Because Cello is a superset of standard C, it is difficult to benchmark in an objective way. But either way I think it is fair to say that Cello is pretty fast. At best it is as fast as C, and at worst as fast as a JIT'd scripting language such as Java. For a more detailed look, all the benchmarking code is available on the Cello github repository.
As for actually optimising Cello programs - here are some broad statements about Cello's performance that are worth keeping in mind:
Using standard C for tight loops and numerical computations is going to give you very fast performance. This is both natural and easy due to how simple the Cello/C interop is. Similarly, just using Cello as a high level wrapper for the main objects or components in your program is going to incur practically no performance penalty over standard C. It is also worth remembering that all of the benchmarked C programs are also valid Cello programs.
Each time you call a Cello function such as new
or get
there is some
small overhead associated with it. The overhead associated with a Cello
function call is roughly 5-10 times that of a standard C function call - which
may sound bad but is actually pretty good if you consider
C++ virtual functions can be 2-7 times slower than standard C function calls.
The main issue, as with virtual function calls, is that Cello function calls
cannot be inlined by the compiler and so when calling Cello functions in a
tight loop this overhead can add up.
Because Cello's data structures are runtime polymorphic rather than compile time polymorphic, in general they will never be as fast as C++ stl structures, data structures from a C macro library such as klib, or even some unityped language's data structures. Even so, their performance is still pretty decent.
In this benchmark, Cello is only used here as a basic wrapper around the main objects such as the matrices. The actual multiplication is done in normal C and so is very fast. Scripting languages like Ruby and Python perform particularly badly here due to their slowness with arithmetic.
Similarly to the Matrix Multiplication benchmark, Cello is just used as a simple wrapper around the main objects used in the benchmarking program I.E the sudoku grid. Because all the heavy lifting is done in C the use of Cello incurs practically no overhead and performance is very similar to C.
As well as wrapping all the main objects, in this benchmark Cello techniques
are used wherever makes sense. For example foreach(b in bodies)
is used
instead of for(int i = 0; i < num_bodies; i++)
. The intention was to write
Cello code without concern for performance. In this case because using Cello
functions blocks the compiler from unrolling loops and inlining functions it is
somewhat slower than normal C implementation but still as fast as JITed
scripting languages. This benchmark shows the overhead of using
idomatic Cello even for performance critical sections of the code.

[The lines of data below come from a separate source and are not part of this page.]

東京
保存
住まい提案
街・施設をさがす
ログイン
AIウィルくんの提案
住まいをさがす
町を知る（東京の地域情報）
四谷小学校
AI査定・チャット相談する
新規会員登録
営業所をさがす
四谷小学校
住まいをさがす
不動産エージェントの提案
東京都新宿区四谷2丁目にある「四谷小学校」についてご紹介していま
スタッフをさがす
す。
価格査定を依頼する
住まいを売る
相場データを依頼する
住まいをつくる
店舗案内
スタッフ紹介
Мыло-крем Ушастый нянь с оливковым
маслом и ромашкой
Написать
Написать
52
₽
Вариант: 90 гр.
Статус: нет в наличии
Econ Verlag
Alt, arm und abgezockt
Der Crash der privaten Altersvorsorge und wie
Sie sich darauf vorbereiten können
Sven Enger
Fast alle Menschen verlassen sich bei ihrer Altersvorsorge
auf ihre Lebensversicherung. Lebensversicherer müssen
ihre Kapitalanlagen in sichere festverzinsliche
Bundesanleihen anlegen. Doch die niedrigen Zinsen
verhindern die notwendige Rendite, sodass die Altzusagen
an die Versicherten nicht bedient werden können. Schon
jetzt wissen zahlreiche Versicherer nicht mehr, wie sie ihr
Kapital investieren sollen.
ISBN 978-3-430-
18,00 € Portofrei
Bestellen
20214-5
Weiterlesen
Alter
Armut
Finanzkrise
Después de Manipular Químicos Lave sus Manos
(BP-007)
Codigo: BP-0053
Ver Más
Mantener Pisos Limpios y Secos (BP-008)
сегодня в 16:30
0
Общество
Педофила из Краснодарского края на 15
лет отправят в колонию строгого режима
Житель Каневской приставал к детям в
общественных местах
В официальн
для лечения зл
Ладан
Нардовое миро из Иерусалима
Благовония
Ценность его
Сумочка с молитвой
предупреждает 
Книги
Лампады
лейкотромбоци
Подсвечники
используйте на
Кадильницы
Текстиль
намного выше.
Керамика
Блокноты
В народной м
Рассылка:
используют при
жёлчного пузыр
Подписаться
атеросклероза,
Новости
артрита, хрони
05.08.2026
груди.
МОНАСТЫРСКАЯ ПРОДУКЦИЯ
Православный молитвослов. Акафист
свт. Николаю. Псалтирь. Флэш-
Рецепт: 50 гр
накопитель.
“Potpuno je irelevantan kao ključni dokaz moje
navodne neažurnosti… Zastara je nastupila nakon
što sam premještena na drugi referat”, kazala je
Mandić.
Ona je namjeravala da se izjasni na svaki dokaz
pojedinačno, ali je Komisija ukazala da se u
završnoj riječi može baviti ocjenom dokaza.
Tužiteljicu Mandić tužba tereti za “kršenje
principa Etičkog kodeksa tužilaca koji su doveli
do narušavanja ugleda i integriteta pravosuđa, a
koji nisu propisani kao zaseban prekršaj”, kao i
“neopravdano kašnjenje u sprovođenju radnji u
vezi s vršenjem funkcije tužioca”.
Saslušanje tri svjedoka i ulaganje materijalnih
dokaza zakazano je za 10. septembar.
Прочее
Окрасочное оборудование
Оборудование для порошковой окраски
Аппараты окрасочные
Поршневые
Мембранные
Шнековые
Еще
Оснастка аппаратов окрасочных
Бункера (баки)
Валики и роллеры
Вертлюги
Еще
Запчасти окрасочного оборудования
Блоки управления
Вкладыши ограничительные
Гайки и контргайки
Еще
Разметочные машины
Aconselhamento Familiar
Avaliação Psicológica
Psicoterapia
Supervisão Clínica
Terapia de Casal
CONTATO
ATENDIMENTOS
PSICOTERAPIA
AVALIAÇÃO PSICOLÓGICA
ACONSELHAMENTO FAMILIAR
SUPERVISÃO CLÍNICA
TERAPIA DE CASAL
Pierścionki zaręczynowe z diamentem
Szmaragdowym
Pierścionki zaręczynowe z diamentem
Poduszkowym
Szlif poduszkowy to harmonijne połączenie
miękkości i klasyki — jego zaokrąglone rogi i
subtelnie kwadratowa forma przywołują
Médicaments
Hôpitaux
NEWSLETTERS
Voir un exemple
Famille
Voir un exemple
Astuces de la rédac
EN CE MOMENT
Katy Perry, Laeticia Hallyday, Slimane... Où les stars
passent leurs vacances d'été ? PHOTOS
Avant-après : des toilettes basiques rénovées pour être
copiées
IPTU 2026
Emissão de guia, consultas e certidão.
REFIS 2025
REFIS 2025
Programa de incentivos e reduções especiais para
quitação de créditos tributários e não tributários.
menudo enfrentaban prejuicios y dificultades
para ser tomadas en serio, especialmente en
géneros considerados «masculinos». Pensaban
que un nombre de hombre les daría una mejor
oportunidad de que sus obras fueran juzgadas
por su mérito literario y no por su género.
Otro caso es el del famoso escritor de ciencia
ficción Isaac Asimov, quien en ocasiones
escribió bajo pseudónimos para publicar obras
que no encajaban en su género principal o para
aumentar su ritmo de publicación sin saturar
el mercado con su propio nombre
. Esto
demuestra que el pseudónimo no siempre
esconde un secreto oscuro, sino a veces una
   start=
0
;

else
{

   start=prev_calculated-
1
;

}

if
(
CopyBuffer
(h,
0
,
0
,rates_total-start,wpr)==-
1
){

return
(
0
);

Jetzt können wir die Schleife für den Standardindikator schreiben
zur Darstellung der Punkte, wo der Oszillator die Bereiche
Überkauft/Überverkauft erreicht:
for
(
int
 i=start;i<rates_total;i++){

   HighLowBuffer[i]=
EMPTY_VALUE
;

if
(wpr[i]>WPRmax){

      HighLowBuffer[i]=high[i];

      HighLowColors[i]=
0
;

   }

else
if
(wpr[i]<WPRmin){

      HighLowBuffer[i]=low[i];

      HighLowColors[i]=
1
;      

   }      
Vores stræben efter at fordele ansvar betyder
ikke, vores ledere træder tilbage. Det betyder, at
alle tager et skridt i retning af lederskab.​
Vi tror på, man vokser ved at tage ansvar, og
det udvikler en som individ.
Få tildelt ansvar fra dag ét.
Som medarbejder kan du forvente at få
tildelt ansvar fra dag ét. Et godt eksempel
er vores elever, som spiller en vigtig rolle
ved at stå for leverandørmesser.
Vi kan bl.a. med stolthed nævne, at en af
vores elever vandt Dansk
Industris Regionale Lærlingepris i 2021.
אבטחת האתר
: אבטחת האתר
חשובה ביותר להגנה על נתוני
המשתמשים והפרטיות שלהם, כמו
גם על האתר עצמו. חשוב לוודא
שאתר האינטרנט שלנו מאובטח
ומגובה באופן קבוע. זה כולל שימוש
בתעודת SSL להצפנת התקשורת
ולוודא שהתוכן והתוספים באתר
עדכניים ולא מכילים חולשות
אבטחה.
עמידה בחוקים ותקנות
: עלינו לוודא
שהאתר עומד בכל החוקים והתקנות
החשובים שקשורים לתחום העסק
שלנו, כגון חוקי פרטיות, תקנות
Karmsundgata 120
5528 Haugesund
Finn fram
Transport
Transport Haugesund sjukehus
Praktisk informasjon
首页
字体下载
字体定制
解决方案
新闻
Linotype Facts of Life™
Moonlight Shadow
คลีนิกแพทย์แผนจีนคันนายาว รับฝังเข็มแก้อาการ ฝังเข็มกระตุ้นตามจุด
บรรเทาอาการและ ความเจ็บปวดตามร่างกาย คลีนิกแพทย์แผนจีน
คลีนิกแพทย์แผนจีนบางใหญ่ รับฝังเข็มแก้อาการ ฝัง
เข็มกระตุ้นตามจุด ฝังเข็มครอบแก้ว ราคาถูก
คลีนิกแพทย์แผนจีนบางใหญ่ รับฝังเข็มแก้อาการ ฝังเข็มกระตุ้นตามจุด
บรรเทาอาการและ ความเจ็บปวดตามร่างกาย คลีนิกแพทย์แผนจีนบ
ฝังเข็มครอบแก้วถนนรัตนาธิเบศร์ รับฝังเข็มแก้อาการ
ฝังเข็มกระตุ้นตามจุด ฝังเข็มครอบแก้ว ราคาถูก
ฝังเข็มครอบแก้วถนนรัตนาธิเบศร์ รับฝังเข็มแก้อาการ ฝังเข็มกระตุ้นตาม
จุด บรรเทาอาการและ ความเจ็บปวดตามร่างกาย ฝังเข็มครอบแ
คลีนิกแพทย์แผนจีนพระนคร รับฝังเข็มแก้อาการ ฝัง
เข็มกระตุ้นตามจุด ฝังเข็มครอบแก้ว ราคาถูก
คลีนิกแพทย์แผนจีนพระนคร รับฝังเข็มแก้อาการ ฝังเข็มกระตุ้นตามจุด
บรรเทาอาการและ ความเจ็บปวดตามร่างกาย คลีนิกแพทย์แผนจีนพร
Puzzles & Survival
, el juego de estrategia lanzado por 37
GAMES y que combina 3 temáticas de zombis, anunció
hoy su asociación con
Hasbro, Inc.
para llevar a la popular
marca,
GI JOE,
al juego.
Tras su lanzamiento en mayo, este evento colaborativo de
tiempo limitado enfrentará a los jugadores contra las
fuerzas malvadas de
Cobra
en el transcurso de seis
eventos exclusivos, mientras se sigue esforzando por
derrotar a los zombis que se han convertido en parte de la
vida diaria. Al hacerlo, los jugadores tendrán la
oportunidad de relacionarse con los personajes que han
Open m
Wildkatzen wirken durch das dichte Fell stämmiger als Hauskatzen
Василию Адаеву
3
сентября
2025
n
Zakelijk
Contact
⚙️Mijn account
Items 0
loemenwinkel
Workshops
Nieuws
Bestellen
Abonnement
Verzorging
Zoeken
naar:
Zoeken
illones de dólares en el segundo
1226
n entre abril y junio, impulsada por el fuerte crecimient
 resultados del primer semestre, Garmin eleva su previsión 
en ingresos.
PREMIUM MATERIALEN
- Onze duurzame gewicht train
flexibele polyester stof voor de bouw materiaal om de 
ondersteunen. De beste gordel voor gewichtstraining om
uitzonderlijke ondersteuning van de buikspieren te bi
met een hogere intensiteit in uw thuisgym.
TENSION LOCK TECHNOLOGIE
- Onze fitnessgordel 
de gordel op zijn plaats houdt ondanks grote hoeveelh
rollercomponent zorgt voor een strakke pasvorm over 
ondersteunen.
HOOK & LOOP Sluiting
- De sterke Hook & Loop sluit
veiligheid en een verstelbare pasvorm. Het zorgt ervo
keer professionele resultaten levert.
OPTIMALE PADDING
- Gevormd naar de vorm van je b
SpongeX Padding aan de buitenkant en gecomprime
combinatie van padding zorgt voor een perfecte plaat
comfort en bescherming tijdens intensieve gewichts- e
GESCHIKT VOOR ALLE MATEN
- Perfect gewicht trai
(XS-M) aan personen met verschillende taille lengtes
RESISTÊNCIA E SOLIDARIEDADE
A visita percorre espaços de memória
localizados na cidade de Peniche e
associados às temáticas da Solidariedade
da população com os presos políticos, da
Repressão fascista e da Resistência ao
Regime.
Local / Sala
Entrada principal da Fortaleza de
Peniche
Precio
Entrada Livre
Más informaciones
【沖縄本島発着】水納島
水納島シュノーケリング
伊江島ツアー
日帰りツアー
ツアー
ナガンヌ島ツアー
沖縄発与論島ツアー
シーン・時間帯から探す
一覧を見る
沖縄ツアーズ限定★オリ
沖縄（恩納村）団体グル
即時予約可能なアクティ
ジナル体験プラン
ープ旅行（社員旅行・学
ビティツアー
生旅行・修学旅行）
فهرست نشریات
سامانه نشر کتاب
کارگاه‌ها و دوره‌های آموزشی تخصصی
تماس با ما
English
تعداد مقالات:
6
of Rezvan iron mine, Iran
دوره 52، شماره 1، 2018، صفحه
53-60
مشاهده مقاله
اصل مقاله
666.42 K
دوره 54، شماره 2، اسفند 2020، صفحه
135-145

This benchmark shows the use of the Table
structure in Cello as compared to
other language's hashtable implementations. In C the klib
library is used and
in C++ std::unordered_map
is used. Scripting languages tend to use optimised
C implementations of hashtables and so all of the languages perform fairly
evenly. Cello is a little slower than some of the others due to the runtime
polymorphism.
This benchmark shows the use of the Map
structure in Cello as compared to
other language's balanced binary tree implementations (typically red-black
trees). In C the klib
library is used and in C++ std::map
is used. Python
and Lua are particularly slow in this benchmark because non-C implementations
are used. Ruby uses an C implementation wrapped for Ruby objects and so is
somewhat faster. Cello achieves performance similar to Java.
This benchmark shows the use of the Array
structure in Cello as compared to
other language's arrays. In C an adaption of the klib
vector is used. In C++
std::vector
is used. Cello's array implementation here is slower than
standard C/C++ due to being runtime polymorphic, but stays competitive with
scripting language implementations.
Lua performs very poorly because it's array type is implemented as a hash-table so many operations are much slower on it.
In this benchmark many objects are allocated at different stack depths. This is intended to measure a language's Garbage Collection performance. For the C/C++ benchmarks the memory is managed manually.
Cello's Garbage Collection is pretty slow compared to the incredible Java Garbage Collector, but still runs about as fast as the Javascript Garbage Collector. For interpreted scripting languages the Garbage Collection costs may be high but it is hard to tell as the whole thing may be swamped by the overhead of creating new objects. It is also worth mentioning that by manually managing memory Cello achieves performance much closer to C/C++.